═════ Exercise inputs
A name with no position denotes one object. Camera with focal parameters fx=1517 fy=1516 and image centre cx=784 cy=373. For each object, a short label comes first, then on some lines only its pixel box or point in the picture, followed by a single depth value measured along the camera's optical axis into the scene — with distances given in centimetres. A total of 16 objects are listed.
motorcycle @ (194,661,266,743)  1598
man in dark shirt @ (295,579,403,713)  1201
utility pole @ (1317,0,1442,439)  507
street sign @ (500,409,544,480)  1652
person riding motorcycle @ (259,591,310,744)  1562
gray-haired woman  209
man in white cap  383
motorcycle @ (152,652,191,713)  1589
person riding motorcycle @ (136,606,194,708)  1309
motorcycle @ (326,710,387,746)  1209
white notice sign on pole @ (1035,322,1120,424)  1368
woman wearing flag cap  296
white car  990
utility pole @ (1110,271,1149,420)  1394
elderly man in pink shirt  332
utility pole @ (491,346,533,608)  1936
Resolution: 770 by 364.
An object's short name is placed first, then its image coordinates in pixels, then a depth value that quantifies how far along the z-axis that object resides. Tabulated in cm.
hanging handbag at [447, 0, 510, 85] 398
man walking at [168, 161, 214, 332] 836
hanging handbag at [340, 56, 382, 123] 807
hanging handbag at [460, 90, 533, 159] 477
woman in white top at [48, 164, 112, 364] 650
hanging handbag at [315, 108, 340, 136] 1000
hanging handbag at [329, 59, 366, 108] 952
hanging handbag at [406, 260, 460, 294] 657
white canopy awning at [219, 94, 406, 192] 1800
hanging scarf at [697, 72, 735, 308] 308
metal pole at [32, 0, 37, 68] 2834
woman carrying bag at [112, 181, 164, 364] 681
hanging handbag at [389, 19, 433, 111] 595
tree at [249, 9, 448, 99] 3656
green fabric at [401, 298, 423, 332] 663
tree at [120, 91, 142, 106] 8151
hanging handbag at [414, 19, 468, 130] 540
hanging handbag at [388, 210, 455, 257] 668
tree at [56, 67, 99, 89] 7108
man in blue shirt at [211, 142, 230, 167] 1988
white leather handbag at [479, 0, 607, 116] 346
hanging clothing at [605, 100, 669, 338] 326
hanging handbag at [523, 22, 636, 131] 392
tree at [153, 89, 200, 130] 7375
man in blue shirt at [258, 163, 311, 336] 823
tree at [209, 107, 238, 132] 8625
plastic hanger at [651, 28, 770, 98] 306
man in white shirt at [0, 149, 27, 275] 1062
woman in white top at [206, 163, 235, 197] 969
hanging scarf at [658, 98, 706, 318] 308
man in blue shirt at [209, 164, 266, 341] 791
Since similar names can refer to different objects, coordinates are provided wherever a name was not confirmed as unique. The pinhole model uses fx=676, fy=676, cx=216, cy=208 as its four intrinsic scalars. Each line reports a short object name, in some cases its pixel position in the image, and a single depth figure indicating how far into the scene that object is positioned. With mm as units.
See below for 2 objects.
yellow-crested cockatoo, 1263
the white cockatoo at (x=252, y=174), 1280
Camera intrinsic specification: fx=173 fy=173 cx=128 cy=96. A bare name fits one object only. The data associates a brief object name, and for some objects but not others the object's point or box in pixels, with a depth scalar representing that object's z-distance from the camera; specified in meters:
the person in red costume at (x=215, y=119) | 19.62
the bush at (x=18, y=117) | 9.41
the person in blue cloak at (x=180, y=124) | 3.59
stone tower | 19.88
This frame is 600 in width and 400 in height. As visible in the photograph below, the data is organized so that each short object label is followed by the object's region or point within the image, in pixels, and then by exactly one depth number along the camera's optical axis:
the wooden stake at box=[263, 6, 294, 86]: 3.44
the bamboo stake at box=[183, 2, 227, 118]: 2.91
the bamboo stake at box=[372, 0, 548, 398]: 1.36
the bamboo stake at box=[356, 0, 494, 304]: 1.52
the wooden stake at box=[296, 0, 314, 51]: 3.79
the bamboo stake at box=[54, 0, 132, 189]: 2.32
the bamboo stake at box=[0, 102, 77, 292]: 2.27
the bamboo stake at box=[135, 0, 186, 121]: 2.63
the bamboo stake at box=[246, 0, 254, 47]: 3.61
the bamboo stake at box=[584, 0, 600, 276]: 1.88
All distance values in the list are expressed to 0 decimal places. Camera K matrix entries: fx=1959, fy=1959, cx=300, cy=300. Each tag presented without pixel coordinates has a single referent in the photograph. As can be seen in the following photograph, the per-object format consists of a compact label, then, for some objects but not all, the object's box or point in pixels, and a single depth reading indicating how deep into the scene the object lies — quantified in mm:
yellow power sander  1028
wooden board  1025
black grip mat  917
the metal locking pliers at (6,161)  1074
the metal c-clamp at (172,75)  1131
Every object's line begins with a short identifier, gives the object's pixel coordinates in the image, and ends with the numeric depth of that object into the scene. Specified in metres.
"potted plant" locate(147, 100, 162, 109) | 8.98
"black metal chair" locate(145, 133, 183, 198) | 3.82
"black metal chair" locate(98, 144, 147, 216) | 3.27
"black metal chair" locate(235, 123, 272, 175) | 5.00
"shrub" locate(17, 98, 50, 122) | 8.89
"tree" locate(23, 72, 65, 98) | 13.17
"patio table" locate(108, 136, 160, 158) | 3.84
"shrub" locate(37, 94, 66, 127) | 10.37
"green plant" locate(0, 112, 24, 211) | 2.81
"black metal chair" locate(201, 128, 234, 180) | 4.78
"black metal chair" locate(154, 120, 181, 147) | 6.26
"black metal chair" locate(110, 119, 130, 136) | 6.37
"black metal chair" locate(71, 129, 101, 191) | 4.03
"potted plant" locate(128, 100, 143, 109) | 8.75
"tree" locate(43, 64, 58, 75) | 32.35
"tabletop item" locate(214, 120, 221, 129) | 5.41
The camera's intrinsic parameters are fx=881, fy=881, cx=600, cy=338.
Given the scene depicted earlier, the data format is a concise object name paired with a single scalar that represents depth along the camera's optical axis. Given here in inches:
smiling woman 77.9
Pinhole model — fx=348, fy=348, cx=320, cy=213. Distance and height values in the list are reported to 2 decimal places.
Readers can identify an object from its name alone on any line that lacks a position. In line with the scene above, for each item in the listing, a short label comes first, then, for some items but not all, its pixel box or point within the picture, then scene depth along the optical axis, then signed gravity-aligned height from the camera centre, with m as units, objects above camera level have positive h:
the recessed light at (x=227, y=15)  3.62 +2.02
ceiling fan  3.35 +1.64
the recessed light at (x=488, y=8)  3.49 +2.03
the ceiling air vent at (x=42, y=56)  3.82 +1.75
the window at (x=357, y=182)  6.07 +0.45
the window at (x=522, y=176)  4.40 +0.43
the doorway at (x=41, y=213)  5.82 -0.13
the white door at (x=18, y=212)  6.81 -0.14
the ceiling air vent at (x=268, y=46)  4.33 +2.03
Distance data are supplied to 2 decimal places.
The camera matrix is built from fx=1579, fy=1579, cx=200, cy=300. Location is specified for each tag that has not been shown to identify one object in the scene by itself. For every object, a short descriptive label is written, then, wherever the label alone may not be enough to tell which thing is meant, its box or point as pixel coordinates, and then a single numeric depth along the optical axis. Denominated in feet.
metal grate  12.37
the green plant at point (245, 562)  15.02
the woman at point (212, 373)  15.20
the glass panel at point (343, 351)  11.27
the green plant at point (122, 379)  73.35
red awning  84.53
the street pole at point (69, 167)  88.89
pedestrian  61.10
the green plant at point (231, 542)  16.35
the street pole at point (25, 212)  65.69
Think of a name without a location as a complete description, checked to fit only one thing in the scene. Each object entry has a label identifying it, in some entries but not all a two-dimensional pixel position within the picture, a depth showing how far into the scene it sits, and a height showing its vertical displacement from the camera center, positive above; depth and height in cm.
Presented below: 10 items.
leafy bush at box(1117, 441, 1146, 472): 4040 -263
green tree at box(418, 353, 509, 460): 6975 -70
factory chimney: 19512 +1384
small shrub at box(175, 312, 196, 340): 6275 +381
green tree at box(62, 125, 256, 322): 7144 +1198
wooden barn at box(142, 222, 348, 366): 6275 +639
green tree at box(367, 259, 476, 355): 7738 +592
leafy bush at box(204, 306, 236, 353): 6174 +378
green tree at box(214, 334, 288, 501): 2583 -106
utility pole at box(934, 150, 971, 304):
══════════
* **Instructions for the task**
Which lines of the records above contain the word "first"? Copy each of them.

* **Finished task**
A name with no position denotes one object. Camera with focal parameters fx=1517 fy=1516 and image centre cx=784 cy=373. For each object, a short label comes first, then on some lines only its pixel box or point in the picture, followed by a single depth value measured along the camera's optical axis into the scene — with distances given in centimetres. A total of 16 objects are listed.
An object's short name is placed first, then its image coordinates in pixels, then a depth value that quantifies how far along the z-axis that object resides. Tabulated in cm.
Readers can identify an object from its name alone on any line that lacks a position. In line with the scene above, for each item in the listing, a short label comes first, then, for some items but not all, its pixel box or point within the picture, then scene depth along the optical axis, then signed gravity-aligned height from the camera centre, with m as units, objects above camera level have positive h:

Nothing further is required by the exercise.